Cancer Genet Cytogenet. 1999 Apr;110(1):14-8.
More than 20 cases of dermatofibrosarcoma protuberans (DFSP) exhibiting chromosomal abnormalities have been reported. Approximately three fourths of these tumors have harbored supernumerary ring chromosomes, which have been suggested to be specific for this tumor. However, a small number of DFSPs with translocations such as t(2;17), t(X;7), and t(17;22) have recently been reported. We report a DFSP arising in a 23-year-old woman which unexpectedly exhibited the balanced translocation, t(9;22)(q32;q12.2) as the only anomaly with G-band technique. Dual-color fluorescence in situ hybridization (FISH) confirmed these cytogenetic findings. Similar to that previously reported for DFSPs with translocations, the present tumor also lacked ring chromosomes.

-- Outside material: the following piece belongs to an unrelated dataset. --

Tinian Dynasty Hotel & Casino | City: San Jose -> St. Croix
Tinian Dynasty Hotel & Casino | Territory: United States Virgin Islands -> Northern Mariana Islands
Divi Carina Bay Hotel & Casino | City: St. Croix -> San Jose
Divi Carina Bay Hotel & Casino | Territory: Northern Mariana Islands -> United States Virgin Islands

已有超过20例表现出染色体异常的隆突性皮肤纤维肉瘤(DFSP)的病例报道。这些肿瘤中约四分之三含有额外的环状染色体,有人认为这是该肿瘤的特异性表现。然而,最近有少数具有诸如t(2;17)、t(X;7)和t(17;22)等易位的DFSP病例被报道。我们报告了一例发生在一名23岁女性身上的DFSP,通过G带技术意外发现其仅有的异常是平衡易位t(9;22)(q32;q12.2)。双色荧光原位杂交(FISH)证实了这些细胞遗传学结果。与之前报道的具有易位的DFSP相似,本病例肿瘤也没有环状染色体。